Aim of the task: Please state how many lines in the records contain the string "actual", with no words besides the number.

═════ Records shown

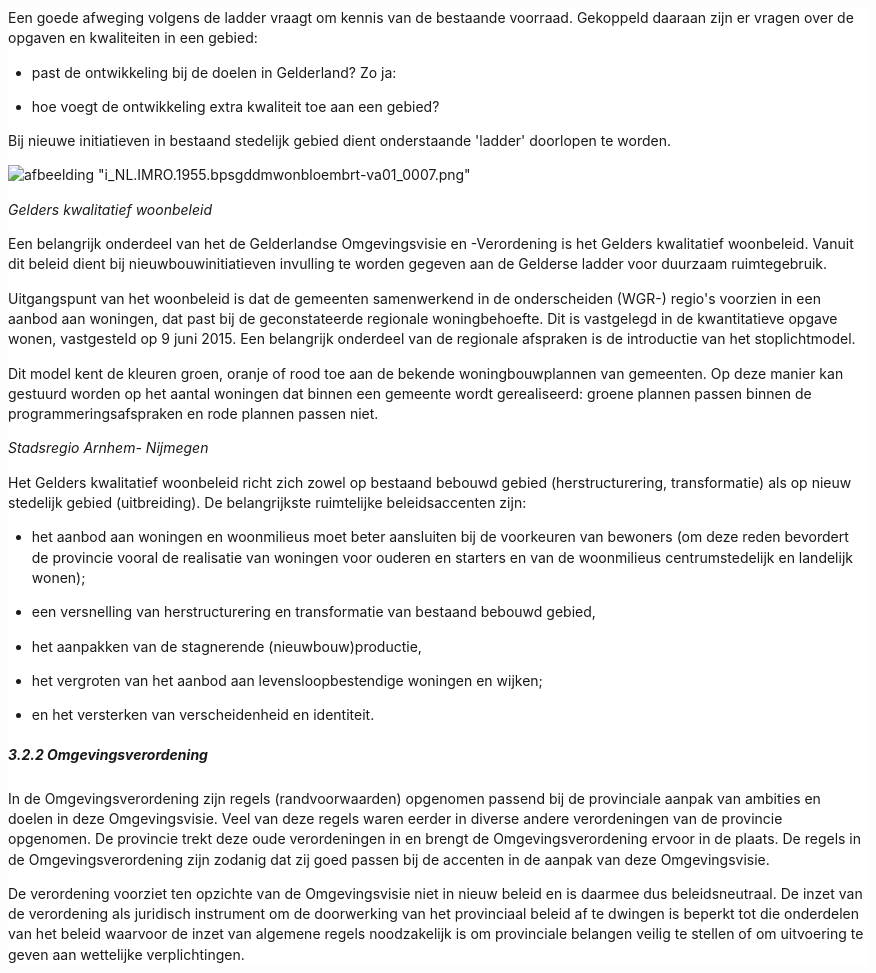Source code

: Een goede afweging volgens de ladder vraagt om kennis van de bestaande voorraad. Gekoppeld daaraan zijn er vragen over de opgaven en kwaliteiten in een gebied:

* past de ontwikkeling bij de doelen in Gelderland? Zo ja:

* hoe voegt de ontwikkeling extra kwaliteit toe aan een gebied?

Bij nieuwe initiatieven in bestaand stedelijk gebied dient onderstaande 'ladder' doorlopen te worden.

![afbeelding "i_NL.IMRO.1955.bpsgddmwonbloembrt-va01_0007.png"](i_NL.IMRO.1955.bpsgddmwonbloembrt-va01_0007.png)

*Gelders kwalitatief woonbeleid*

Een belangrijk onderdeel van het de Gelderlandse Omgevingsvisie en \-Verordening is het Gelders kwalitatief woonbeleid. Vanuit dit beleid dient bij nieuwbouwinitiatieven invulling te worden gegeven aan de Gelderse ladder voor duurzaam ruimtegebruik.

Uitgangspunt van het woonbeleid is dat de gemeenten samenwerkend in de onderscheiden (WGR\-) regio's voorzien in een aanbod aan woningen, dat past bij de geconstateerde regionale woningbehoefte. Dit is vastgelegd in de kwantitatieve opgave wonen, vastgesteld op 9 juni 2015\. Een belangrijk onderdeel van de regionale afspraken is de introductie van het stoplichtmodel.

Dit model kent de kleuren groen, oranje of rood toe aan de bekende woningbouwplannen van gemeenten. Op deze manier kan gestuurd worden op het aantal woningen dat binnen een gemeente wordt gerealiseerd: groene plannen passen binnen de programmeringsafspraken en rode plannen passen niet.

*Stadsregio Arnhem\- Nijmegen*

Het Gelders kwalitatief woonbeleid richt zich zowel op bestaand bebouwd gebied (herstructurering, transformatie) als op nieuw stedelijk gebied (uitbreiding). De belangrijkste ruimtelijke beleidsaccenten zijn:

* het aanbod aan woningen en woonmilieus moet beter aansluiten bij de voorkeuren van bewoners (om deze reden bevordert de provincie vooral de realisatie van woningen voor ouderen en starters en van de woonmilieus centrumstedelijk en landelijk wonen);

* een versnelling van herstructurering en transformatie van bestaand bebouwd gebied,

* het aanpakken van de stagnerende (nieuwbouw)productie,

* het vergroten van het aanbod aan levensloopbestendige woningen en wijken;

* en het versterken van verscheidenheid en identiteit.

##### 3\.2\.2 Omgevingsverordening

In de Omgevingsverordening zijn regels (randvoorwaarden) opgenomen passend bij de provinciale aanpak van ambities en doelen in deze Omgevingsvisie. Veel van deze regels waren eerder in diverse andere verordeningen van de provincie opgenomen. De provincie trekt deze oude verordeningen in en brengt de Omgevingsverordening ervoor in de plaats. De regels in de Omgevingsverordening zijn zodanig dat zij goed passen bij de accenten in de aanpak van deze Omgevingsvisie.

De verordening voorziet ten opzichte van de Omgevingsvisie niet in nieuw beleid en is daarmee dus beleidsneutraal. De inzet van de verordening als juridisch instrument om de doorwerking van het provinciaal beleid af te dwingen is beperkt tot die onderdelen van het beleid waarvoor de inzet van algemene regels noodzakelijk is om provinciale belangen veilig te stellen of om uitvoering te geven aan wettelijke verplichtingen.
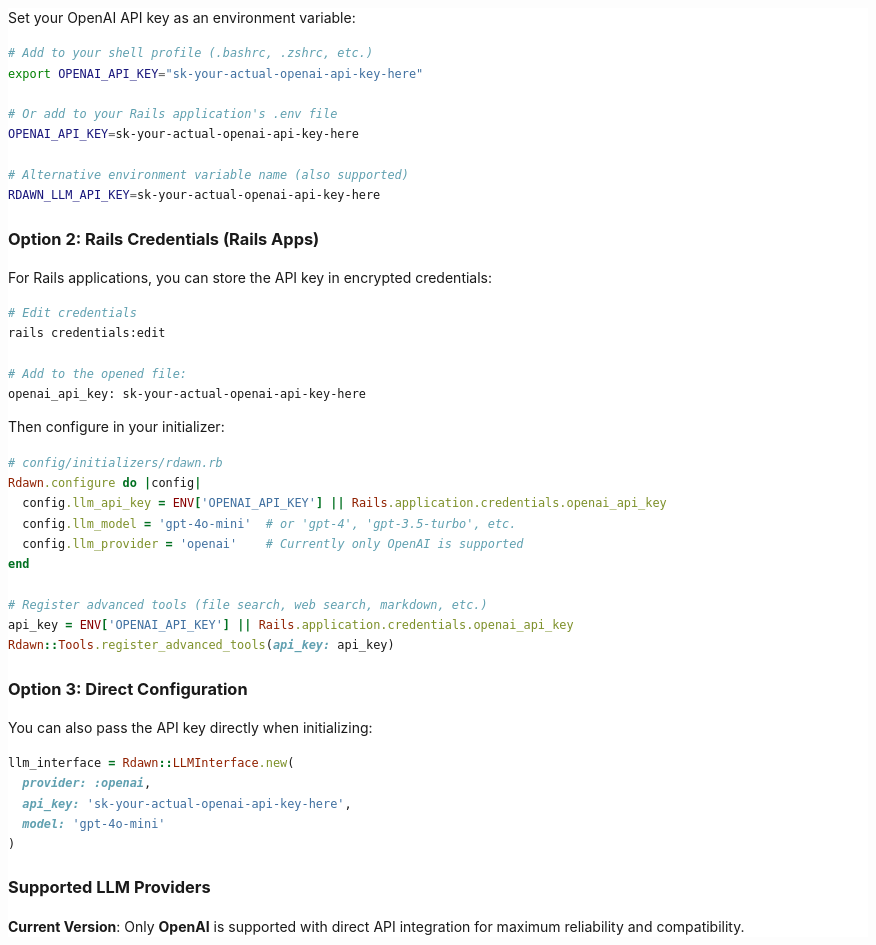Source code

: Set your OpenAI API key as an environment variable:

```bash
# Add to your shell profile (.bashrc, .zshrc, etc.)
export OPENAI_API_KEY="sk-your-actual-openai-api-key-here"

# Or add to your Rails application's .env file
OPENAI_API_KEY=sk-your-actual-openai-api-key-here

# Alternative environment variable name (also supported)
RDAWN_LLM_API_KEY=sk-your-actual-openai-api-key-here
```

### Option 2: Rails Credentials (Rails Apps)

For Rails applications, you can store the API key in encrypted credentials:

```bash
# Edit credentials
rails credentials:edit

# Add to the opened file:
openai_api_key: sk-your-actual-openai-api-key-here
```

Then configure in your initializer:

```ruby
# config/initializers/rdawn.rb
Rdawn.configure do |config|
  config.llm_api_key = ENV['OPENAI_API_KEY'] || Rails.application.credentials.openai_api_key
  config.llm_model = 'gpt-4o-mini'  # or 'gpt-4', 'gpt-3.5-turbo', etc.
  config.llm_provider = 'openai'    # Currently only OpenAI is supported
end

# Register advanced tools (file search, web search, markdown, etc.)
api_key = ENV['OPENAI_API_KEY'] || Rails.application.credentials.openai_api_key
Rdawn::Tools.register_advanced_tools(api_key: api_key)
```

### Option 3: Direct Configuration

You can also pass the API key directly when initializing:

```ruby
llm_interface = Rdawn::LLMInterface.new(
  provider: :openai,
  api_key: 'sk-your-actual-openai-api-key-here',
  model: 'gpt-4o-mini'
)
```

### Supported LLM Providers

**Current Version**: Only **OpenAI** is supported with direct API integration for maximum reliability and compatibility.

══════════

Exercise solution: 5